- _EXERCISE INSTRUCTIONS_: Arrange the lines below as a numbered list, from the first one up to and including the line with "Конфессии Петербурга", with blank lines omitted. Leave the pictures out of the answer.

--*--

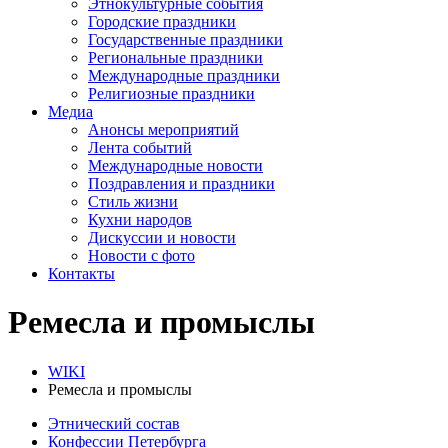
Этнокультурные события
Городские праздники
Государственные праздники
Региональные праздники
Международные праздники
Религиозные праздники
Медиа
Анонсы мероприятий
Лента событий
Международные новости
Поздравления и праздники
Cтиль жизни
Кухни народов
Дискуссии и новости
Новости с фото
Контакты
Ремесла и промыслы
WIKI
Ремесла и промыслы
Этнический состав
Конфессии Петербурга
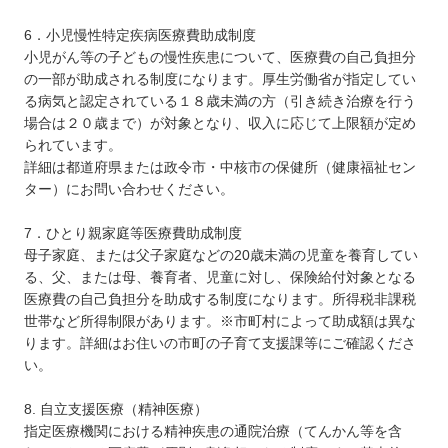
6．小児慢性特定疾病医療費助成制度
小児がん等の子どもの慢性疾患について、医療費の自己負担分
の一部が助成される制度になります。厚生労働省が指定してい
る病気と認定されている１８歳未満の方（引き続き治療を行う
場合は２０歳まで）が対象となり、収入に応じて上限額が定め
られています。
詳細は都道府県または政令市・中核市の保健所（健康福祉セン
ター）にお問い合わせください。
7．ひとり親家庭等医療費助成制度
母子家庭、または父子家庭などの20歳未満の児童を養育してい
る、父、または母、養育者、児童に対し、保険給付対象となる
医療費の自己負担分を助成する制度になります。所得税非課税
世帯など所得制限があります。※市町村によって助成額は異な
ります。詳細はお住いの市町の子育て支援課等にご確認くださ
い。
8. 自立支援医療（精神医療）
指定医療機関における精神疾患の通院治療（てんかん等を含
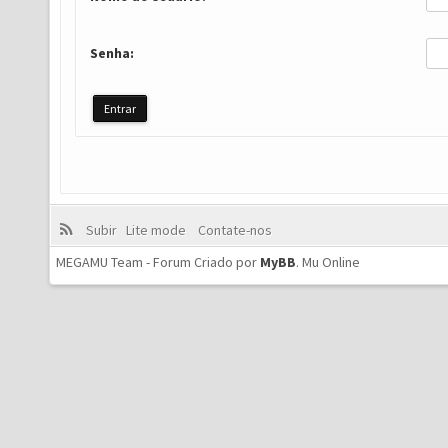
Senha:
Subir
Lite mode
Contate-nos
MEGAMU Team - Forum Criado por
MyBB
.
Mu Online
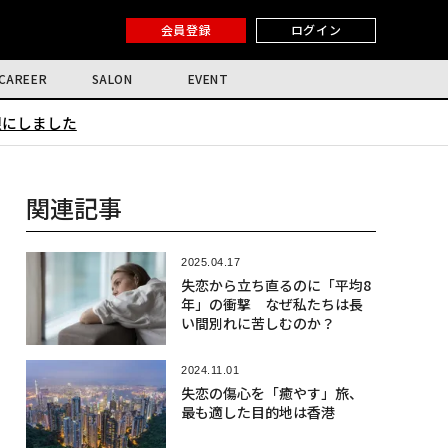
会員登録
ログイン
CAREER
SALON
EVENT
限にしました
関連記事
2025.04.17
失恋から立ち直るのに「平均8
年」の衝撃 なぜ私たちは長
い間別れに苦しむのか？
2024.11.01
失恋の傷心を「癒やす」旅、
最も適した目的地は香港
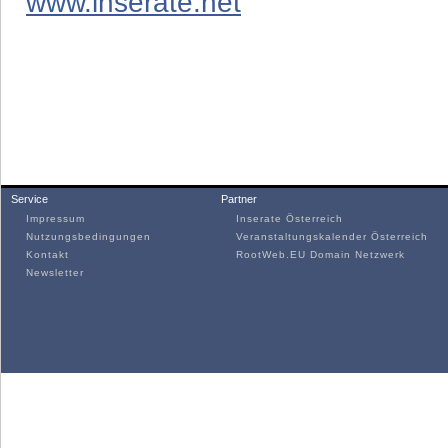
www.inserate.net
Service
Partner
Impressum
Inserate Österreich
Nutzungsbedingungen
Veranstaltungskalender Österreich
Kontakt
RootWeb.EU Domain Netzwerk
Newsletter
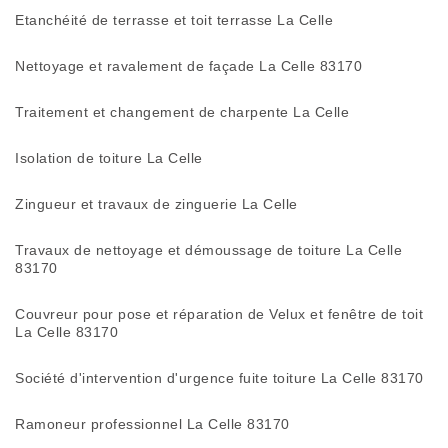
Etanchéité de terrasse et toit terrasse La Celle
Nettoyage et ravalement de façade La Celle 83170
Traitement et changement de charpente La Celle
Isolation de toiture La Celle
Zingueur et travaux de zinguerie La Celle
Travaux de nettoyage et démoussage de toiture La Celle
83170
Couvreur pour pose et réparation de Velux et fenêtre de toit
La Celle 83170
Société d'intervention d'urgence fuite toiture La Celle 83170
Ramoneur professionnel La Celle 83170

--*--

- _RESULT FOR THIS TASK_:
1. Этнокультурные события
2. Городские праздники
3. Государственные праздники
4. Региональные праздники
5. Международные праздники
6. Религиозные праздники
7. Медиа
8. Анонсы мероприятий
9. Лента событий
10. Международные новости
11. Поздравления и праздники
12. Cтиль жизни
13. Кухни народов
14. Дискуссии и новости
15. Новости с фото
16. Контакты
17. Ремесла и промыслы
18. WIKI
19. Ремесла и промыслы
20. Этнический состав
21. Конфессии Петербурга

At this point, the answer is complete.